Die Zinswende kommt auch in der Schweiz

Darum geht es: Seit der Finanzkrise bewegen sich die Zinsen in der Schweiz nur in eine Richtung – nach unten. Vielleicht nicht mehr lange. Gegen Ende 2019 könnte die Schweizerische National­bank die hiesigen Leitzinsen einen kleinen Schritt anheben. Und damit die Zinswende, die in den USA bereits vor einiger Zeit vollzogen wurde, auch in der Schweiz einleiten.

Warum das wichtig ist: Die Geldpolitik bestimmt mit, zu welchen Kosten sich Firmen und Privat­personen verschulden können. Die Kreditaufnahme ist seit mehreren Jahren extrem billig – entsprechend haben sich viele Schweizerinnen und Schweizer verschuldet, um ein Eigenheim zu kaufen. Steigen die Zinsen, werden Hypotheken wieder teurer. Die Nachfrage nach Immobilien geht zurück, die Preis­entwicklung wird gedämpft. Die SNB warnt seit mehreren Jahren, dass gewisse Schuldner im Falle steigender Zinsen ihre Hypotheken nicht mehr tragen könnten. Diese Warnungen sollte man ernst nehmen. Allerdings steht ein heftiger Zinsschock kaum vor der Tür: Die Konjunktur hat in Europa jüngst nachgelassen. Die Europäische Zentralbank und in ihrem Schlepptau auch die SNB werden sich hüten, die Zinsen allzu rasch und allzu stark anzuheben. Die Zinswende kommt – aber gemächlich.

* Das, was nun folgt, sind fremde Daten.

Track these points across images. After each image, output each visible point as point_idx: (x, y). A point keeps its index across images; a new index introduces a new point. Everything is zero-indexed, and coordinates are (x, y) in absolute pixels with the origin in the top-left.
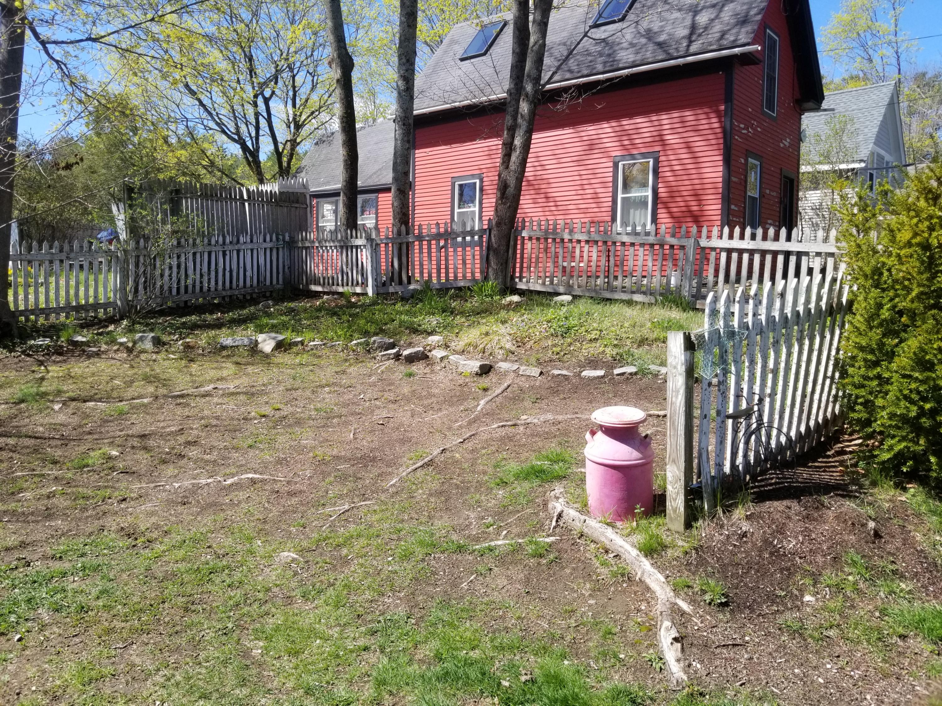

Stellvertreterkriege gehen weiter

Darum geht es: Der Begriff Stellvertreter­krieg weckt unter Umständen Erinnerungen an Korea, Vietnam, Angola und Afghanistan. Tatsächlich ist das Thema hochaktuell: Militärisch potente Staaten sind derzeit wieder in Dritt­gebieten tätig, wo sie die Fortsetzung der Politik mit anderen Mitteln betreiben.

Warum das wichtig ist: Weil Kriege, auch wenn sie andernorts gefochten werden, die globale Stabilität gefährden. Saudiarabien und der Iran bekämpfen sich derzeit im Jemen – und in Syrien: Neben dem Iran unterstützt auch Russland das Regime von Bashar al-Assad. Derweil unterstützen Saudiarabien und die Türkei unterschiedliche Rebellen­gruppen. Israel wiederum ist besorgt über die Einflussnahme des Erzfeindes Iran. Die USA haben bislang kurdische Verbände unterstützt, wollen sich gemäss Präsident Donald Trump zurückziehen, aber nicht mehr so rasant, wie der Präsident das ursprünglich angekündigt hatte. Als Unterstützer der Kurden bleiben danach noch Frankreich und Gross­britannien. Die Türkei streckt unter Präsident Erdogan bereits die Finger nach kurdischen Territorien in Syrien aus, ein Einmarsch der Türkei könnte bevorstehen. Um das abzuwenden, rief die geschwächte kurdische Miliz YPG Assads Truppen zu Hilfe. Als Stellvertreter­krieg dürfte sich auch der Konflikt in der Ostukraine quali­fizieren, wo Russland mit Waffen­gewalt gegen die Regierung in Kiew agitiert.

Zum Schluss: Wi-Fi und anderer Schrott im All

Elon Musk schickt nicht nur Tesla zum Mars. Der Milliardär hat letztes Jahr auch damit begonnen, ein weltweites orbitales System aufzubauen, das mit der wahnwitzigen Zahl von 12’000 Satelliten globales Internet unter dem Namen Starlink ermöglichen soll. Doch die Konkurrenz schläft nicht. In diesem Jahr will auch OneWeb, eine Firma aus London, mit knapp 600 Satelliten einen vergleichbaren Service aufbauen. Derweil fliegt bereits ziemlich viel Müll im Weltraum herum, der bestehende Satelliten­systeme und Raum­missionen gefährdet. Vielleicht sollte man da erst mal aufräumen, bevor die Privat­wirtschaft das All flutet. Sonst wirds dann doch nichts mit dem guten Empfang.